## Exercise
Go through the entries below and copy every line that holds the word "expressing".

## Data for review

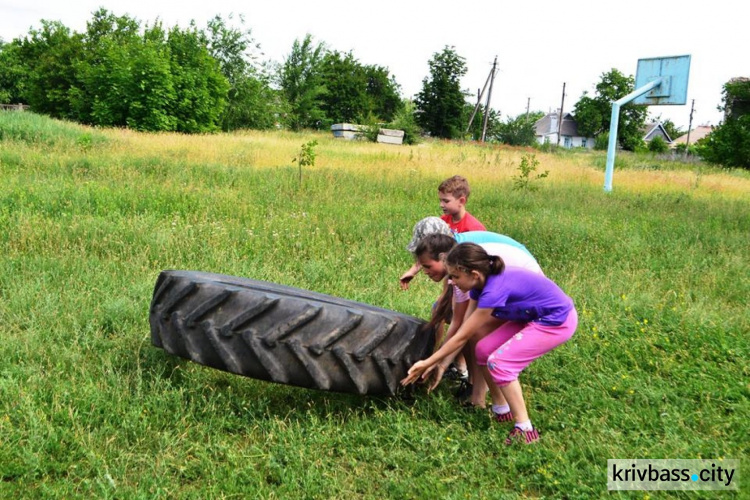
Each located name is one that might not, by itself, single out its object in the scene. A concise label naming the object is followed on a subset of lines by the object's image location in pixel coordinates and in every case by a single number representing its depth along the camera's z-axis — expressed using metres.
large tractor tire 3.09
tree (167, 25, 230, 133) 21.72
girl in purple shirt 3.03
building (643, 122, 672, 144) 87.15
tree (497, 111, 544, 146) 40.25
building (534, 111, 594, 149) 82.89
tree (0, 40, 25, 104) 51.25
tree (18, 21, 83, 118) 31.56
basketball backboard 13.94
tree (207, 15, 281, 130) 33.59
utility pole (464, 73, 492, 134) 48.04
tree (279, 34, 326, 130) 44.44
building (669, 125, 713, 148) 94.38
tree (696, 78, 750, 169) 34.88
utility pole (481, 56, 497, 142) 47.00
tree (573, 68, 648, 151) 64.50
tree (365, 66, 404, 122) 57.88
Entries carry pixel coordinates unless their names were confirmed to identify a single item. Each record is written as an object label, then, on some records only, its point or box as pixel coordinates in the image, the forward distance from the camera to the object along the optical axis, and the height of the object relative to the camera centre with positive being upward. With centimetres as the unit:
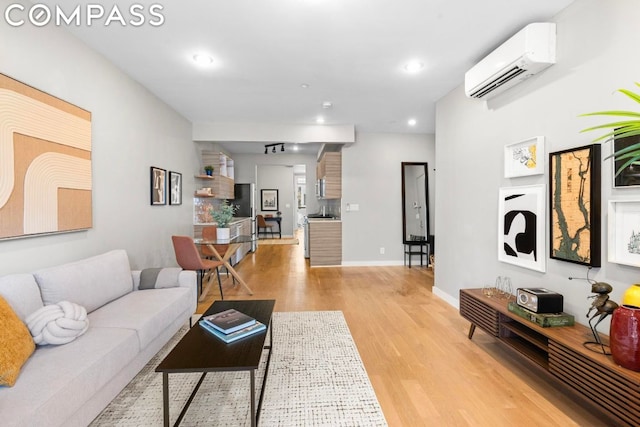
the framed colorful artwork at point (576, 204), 194 +3
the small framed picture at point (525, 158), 237 +42
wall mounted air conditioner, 224 +116
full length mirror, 608 +20
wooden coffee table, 148 -75
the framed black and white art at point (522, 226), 239 -14
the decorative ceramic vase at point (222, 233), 422 -30
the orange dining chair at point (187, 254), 370 -52
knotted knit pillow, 169 -63
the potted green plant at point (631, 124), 122 +35
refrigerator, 841 +33
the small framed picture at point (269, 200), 1068 +38
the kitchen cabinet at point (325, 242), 596 -61
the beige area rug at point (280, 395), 176 -118
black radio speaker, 209 -63
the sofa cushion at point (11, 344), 136 -64
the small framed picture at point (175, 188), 437 +34
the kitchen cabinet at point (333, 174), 598 +71
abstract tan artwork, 193 +35
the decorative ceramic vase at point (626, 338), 146 -62
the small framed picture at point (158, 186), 380 +33
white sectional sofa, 133 -75
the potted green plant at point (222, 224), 423 -18
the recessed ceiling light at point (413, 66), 303 +145
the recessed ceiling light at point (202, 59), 286 +145
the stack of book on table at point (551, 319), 201 -72
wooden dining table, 404 -50
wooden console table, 144 -88
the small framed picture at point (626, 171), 170 +22
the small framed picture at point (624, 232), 171 -13
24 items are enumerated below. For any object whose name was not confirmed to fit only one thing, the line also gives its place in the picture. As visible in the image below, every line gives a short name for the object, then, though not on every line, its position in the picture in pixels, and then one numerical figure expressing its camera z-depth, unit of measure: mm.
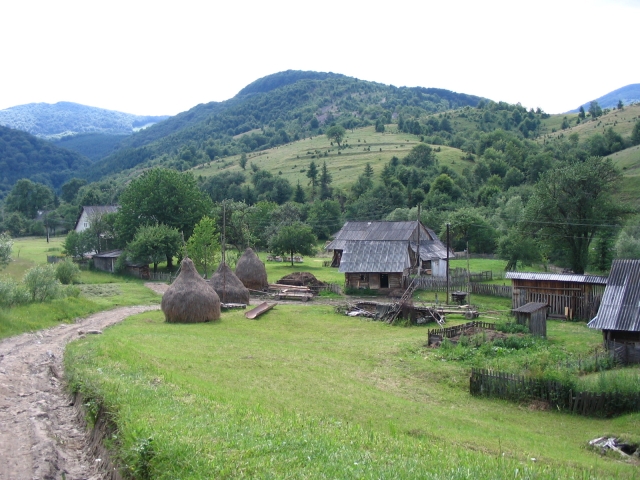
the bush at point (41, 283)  32000
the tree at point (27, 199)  125969
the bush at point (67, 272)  48688
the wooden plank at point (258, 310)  34606
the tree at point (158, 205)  60844
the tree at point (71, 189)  148750
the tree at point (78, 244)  66312
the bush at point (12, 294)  29406
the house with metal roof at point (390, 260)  46438
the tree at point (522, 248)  47812
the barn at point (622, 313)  23344
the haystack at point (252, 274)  46938
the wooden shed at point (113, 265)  56875
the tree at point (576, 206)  43844
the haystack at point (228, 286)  39531
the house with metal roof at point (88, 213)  81044
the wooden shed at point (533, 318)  28328
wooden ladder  34125
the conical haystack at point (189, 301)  32500
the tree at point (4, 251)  46312
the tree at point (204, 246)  50875
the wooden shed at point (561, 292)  33594
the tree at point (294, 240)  63000
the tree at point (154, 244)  54344
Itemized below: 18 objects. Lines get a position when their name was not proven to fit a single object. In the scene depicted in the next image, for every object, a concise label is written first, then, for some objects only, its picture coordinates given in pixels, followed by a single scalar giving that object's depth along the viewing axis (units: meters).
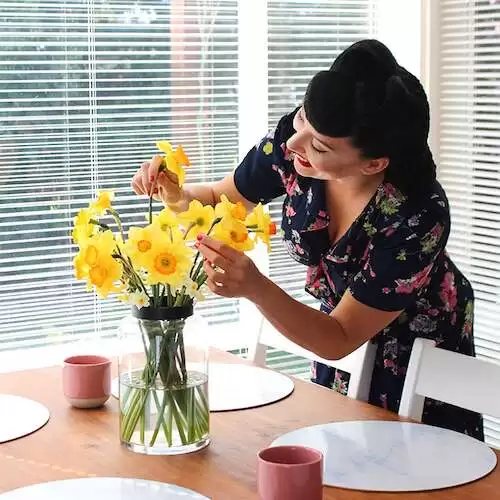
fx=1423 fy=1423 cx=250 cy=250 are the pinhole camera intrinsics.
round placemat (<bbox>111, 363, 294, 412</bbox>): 2.48
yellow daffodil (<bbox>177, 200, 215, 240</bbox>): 2.20
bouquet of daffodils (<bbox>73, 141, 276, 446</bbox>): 2.12
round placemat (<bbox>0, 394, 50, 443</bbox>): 2.32
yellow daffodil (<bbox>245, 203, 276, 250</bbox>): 2.23
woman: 2.38
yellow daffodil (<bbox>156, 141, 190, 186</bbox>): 2.34
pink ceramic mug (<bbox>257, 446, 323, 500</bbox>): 1.94
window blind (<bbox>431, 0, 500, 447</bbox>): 3.79
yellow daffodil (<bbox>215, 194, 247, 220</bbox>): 2.17
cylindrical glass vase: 2.20
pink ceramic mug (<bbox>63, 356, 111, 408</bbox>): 2.45
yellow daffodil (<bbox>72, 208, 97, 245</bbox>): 2.17
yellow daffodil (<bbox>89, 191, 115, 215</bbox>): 2.22
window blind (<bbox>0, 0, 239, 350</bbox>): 3.33
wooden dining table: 2.08
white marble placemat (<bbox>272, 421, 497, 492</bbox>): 2.09
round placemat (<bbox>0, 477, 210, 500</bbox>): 2.03
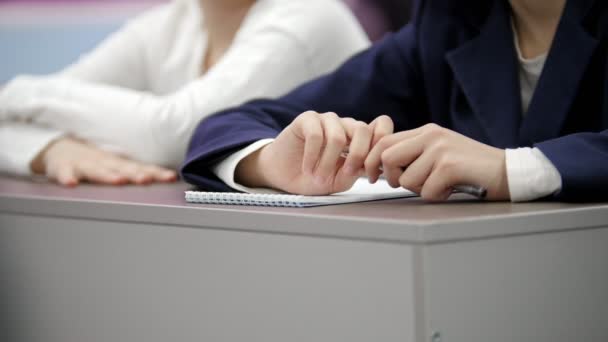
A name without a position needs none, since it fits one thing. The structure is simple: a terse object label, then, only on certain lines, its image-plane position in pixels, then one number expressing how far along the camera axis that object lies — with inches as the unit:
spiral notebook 105.5
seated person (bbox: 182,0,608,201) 104.9
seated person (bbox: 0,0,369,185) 134.4
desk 99.0
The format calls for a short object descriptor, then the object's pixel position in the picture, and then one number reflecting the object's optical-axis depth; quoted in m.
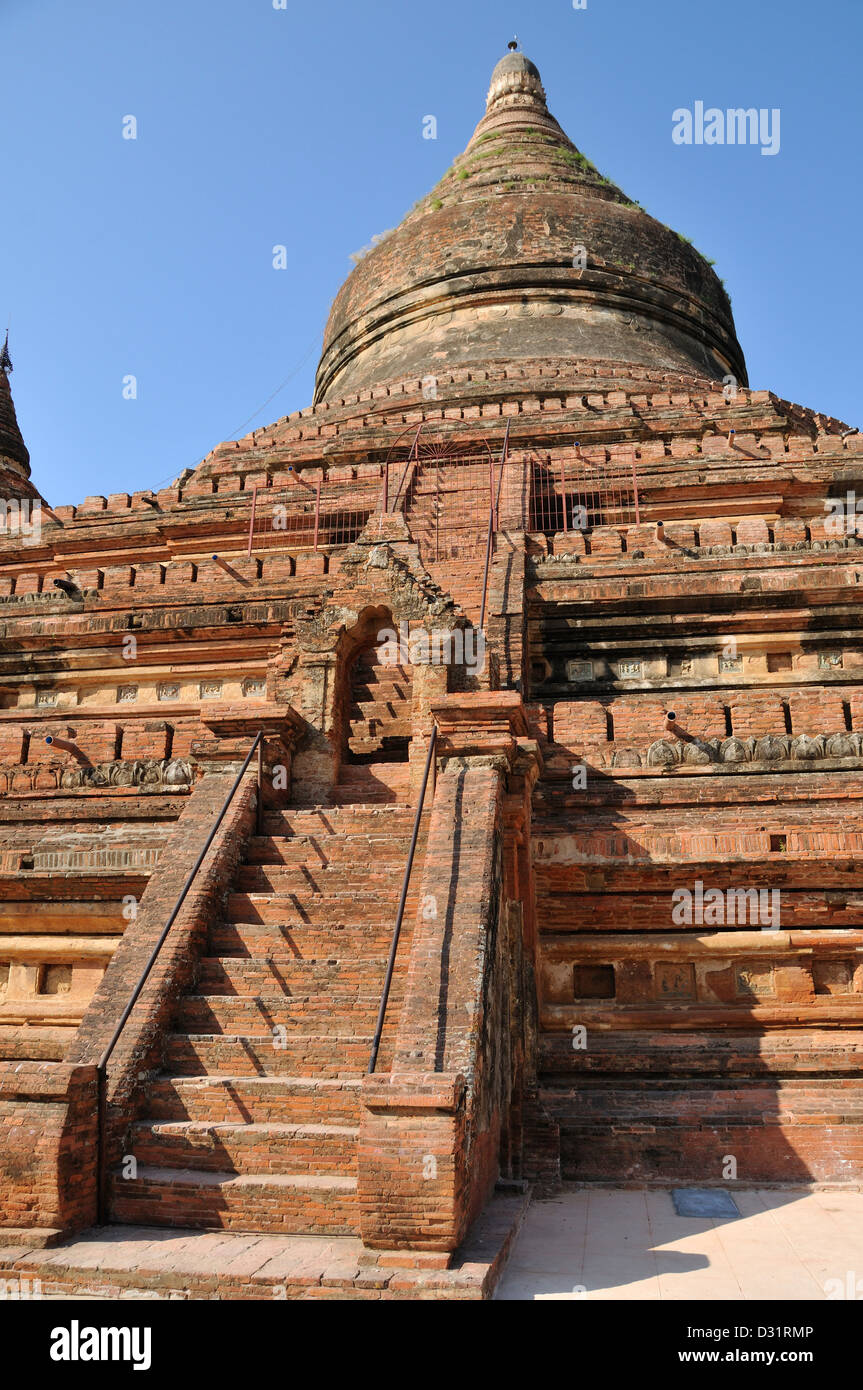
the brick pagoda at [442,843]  7.08
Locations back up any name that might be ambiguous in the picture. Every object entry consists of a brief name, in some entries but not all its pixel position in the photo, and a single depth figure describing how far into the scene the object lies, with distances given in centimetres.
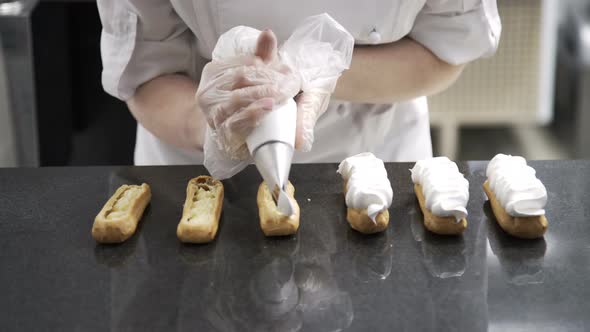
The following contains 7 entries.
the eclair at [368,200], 92
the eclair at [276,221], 92
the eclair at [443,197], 92
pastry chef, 129
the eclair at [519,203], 92
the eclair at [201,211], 91
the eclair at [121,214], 92
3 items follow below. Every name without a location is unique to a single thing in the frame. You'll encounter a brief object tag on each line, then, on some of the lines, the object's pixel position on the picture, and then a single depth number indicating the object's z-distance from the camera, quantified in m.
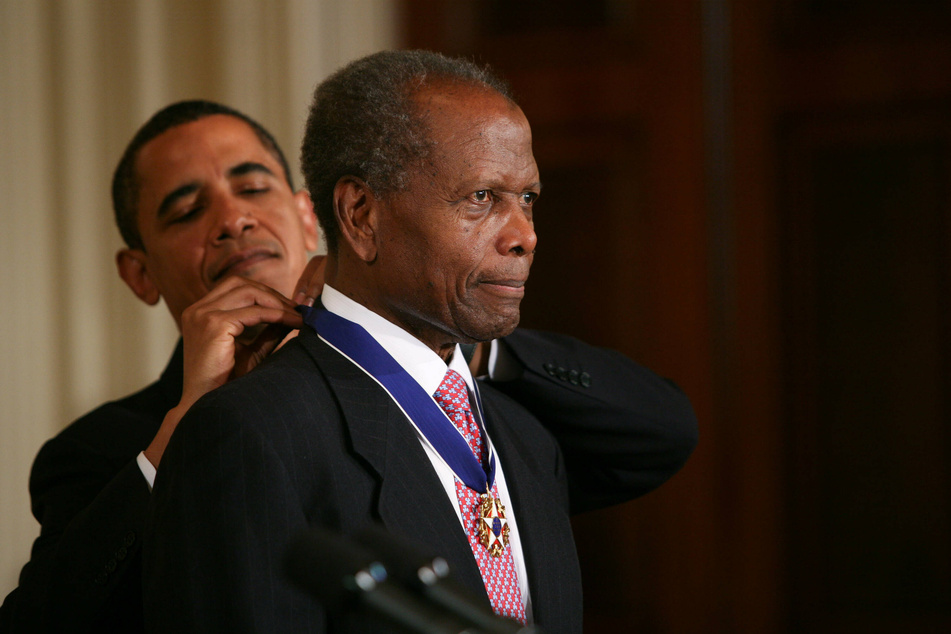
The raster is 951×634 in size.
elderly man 3.76
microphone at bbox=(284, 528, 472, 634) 3.49
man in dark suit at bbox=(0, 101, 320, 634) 3.99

## Problem solution
24 items are enumerated below. For any object whose name was not confirmed to fit only one thing, the line also gives its place in the picture. As visible in the image below, every line gives a short name for the object, then, though not on every line, its position in the picture in pixels, and then one numerical figure expressing its camera z-depth, unit of measure: mm.
A name without a position needs none, since it fits one thing. The structure is simple: a terse object label, then, only on certain lines, its image-plane position in pixels, then one number expressing how far along the camera axis that object lies — with inches as the unit:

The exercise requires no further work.